About KCADV’s 40th Anniversary:
The national movement to provide domestic violence shelters and services was less than ten years old when KCADV was founded in 1981.

The first shelter in the nation opened in Michigan in 1973; the first shelter in Kentucky opened in 1977 at the Louisville YWCA, with five more Kentucky shelters opening in the next four years. In 1980, Governor John Y. Brown publicly endorsed funding a statewide network of domestic violence shelters.

Formerly named KDVA (Kentucky Domestic Violence Association), KCADV was created to unify advocacy, funding, and training support for the state’s six domestic violence shelter programs that existed at the time.

By 1985, Kentucky had added nine more shelters, reaching its goal of providing shelter programs in each of the state’s 15 Area Development Districts, ensuring domestic violence services to residents in all 120 Kentucky counties.

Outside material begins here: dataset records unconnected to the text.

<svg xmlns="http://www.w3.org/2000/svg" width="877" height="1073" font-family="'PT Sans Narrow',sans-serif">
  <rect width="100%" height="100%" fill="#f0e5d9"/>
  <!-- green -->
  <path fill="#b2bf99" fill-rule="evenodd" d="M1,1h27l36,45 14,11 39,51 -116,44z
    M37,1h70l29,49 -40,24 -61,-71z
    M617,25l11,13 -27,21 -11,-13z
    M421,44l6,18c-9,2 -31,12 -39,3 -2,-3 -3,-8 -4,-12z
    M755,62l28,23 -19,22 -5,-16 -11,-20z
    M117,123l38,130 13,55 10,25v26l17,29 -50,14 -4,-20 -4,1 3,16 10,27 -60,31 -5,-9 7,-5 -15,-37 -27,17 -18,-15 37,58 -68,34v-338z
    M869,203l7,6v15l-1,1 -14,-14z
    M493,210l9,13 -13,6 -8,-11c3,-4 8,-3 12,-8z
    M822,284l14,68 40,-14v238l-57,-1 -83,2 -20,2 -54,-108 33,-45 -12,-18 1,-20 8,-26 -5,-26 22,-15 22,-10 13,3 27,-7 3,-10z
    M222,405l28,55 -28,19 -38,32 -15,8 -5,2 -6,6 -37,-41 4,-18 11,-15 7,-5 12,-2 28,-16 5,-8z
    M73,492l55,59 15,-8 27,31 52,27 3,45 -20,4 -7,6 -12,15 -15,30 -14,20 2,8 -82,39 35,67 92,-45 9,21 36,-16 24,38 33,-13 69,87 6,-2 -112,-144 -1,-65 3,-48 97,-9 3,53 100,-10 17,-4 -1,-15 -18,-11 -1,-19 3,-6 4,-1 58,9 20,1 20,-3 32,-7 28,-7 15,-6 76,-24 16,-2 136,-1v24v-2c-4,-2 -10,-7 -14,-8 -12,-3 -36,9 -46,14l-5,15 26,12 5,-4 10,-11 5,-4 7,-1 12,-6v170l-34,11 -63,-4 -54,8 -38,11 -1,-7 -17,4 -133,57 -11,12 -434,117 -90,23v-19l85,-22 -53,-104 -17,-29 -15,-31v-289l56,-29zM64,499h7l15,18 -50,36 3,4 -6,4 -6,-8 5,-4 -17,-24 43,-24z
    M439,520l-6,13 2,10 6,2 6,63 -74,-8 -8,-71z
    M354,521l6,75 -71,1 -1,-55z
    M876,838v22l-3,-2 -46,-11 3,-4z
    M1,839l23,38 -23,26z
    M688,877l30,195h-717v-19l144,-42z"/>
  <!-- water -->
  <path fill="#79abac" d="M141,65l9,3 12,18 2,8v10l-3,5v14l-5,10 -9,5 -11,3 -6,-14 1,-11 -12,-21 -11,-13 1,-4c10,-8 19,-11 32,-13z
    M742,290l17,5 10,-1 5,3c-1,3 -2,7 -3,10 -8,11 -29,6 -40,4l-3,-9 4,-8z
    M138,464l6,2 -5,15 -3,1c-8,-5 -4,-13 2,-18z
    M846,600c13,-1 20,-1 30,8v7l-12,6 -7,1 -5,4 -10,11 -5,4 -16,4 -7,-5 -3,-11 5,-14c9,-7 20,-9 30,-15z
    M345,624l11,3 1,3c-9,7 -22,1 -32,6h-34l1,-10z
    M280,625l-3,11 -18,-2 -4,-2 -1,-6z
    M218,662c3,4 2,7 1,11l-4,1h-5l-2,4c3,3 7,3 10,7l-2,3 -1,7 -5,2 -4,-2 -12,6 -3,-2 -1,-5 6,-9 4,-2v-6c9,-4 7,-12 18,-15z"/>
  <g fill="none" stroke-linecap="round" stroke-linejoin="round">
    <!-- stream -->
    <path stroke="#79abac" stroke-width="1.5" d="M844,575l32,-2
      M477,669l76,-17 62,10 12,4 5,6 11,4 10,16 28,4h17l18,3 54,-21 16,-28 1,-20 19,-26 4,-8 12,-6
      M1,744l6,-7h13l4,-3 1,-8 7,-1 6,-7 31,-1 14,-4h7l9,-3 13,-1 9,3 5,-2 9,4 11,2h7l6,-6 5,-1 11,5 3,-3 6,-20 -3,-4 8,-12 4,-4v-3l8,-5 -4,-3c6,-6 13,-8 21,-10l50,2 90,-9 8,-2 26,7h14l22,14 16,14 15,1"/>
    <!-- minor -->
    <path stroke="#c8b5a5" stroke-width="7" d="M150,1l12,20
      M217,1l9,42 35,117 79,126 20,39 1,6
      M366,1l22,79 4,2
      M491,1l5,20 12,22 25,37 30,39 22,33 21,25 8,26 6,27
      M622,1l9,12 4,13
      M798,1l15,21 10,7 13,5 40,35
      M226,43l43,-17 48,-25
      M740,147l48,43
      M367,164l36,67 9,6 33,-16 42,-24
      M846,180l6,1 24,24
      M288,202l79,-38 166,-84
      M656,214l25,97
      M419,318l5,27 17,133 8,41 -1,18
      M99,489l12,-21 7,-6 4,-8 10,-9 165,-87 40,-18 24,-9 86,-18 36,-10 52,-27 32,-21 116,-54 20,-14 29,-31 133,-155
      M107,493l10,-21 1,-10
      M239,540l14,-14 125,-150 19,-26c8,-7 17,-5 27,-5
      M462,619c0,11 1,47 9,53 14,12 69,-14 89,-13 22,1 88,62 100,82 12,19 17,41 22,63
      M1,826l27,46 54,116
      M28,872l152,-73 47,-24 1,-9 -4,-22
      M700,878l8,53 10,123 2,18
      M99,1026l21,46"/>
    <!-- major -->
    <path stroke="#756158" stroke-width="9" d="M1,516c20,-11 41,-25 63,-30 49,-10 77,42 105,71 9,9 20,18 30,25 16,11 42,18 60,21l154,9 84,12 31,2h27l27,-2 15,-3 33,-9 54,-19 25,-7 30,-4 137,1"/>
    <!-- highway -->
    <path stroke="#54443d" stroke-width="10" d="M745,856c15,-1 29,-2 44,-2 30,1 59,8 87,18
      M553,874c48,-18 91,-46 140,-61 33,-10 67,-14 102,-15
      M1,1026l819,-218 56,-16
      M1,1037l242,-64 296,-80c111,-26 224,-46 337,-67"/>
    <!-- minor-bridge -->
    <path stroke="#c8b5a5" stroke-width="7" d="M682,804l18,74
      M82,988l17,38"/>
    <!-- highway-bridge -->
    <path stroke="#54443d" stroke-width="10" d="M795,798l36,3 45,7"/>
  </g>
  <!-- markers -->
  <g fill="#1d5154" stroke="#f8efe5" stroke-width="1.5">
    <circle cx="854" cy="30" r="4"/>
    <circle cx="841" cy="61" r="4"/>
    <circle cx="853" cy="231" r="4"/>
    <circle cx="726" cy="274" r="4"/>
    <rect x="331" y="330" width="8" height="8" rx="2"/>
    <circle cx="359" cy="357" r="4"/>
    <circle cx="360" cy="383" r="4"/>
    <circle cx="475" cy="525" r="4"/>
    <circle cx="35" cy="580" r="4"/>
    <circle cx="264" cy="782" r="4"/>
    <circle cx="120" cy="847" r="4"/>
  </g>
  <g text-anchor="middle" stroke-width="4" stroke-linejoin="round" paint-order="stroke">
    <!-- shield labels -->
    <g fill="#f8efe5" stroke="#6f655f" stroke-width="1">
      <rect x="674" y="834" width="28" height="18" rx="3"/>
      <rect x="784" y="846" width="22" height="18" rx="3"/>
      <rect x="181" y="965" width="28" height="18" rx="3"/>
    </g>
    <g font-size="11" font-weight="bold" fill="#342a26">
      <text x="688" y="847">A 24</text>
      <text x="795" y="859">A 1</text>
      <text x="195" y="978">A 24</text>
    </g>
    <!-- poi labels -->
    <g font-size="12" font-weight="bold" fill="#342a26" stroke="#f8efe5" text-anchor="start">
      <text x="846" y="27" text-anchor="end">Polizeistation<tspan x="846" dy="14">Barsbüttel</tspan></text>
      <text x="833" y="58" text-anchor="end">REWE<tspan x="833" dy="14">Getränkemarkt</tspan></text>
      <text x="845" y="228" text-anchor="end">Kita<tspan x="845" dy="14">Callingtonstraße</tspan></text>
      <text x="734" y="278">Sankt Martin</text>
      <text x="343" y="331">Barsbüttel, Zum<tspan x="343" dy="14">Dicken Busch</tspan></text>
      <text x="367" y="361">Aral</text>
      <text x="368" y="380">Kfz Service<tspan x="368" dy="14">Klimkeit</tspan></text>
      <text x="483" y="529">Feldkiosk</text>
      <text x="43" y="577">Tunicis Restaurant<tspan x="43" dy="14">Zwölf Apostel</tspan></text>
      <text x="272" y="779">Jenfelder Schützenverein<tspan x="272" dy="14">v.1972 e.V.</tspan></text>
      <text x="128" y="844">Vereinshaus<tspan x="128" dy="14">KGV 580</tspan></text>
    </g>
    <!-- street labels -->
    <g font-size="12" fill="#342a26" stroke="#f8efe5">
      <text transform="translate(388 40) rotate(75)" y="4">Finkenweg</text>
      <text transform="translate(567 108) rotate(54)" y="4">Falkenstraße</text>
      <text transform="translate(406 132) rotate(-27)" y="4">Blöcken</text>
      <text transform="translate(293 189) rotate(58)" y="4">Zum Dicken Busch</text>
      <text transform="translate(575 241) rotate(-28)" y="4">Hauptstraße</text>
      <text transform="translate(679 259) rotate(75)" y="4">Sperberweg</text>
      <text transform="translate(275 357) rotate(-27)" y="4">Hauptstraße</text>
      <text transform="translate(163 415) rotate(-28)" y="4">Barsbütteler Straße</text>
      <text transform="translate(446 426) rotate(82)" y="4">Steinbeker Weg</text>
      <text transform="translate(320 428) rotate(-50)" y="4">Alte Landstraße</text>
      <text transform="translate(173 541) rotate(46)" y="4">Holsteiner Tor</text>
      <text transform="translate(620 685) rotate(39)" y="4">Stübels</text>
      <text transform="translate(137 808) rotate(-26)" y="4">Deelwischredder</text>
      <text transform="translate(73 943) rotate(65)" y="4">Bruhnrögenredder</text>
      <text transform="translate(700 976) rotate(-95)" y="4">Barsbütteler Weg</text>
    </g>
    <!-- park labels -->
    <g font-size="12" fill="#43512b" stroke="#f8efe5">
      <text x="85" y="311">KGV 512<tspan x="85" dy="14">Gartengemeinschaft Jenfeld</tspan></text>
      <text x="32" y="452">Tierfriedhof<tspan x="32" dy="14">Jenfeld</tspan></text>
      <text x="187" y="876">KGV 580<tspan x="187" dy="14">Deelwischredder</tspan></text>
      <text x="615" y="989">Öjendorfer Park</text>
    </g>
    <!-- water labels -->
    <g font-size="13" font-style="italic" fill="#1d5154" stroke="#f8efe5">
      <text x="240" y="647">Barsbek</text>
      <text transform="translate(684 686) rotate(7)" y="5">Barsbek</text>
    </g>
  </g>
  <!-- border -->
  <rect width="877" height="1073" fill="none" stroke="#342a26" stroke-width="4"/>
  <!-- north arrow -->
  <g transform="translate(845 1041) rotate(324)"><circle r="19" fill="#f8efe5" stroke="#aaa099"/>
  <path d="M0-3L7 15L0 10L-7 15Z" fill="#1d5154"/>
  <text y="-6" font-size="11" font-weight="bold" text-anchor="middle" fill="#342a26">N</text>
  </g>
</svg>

In its first two decades, KCADV and its member programs provided historic advocacy and leadership in the development and implementation of foundational domestic violence legislation and best practices at the state and national level.

For example, in 1987, KCADV supported the passage of legislation that added unmarried couples who shared a child and former spouses to the list of persons eligible for protective orders (previously protective orders had only been only granted for abused spouses).

And in 1990, after several years of setbacks, KCADV celebrated the long-overdue passage of legislation that made marital rape a felony.

Throughout the1990s, KCADV worked to implement the federal requirements of the newly passed Violence Against Women Act, with Attorney General Janet Reno citing Kentucky as a “model laboratory” for the act’s “full faith and credit” requirement, which ensured that protective orders were enforced across state and tribal jurisdictions.

KCADV also created and implemented statewide victim service standards as well as training and certification programs to ensure victims/survivors throughout the state had access to trained professionals and regulated standards of care.

In the last two decades, KCADV has continued to grow and refine its advocacy, support, training, research, and thought leadership on behalf of survivors of violence and abuse in Kentucky.

“We cannot end domestic violence alone,” says KCADV CEO Angela Yannelli of the lesson’s learned over the past four decades as well as the work that lies ahead.

“To make real change, it requires all of us coming together as a collective, working toward wholeness – working towards a violence-free Kentucky,” says Yannelli. “That work involves untangling, dismantling, and rebuilding systems that perpetuate barriers such as poverty, racism, and cultural stigmas which trap survivors in cycles of abuse.”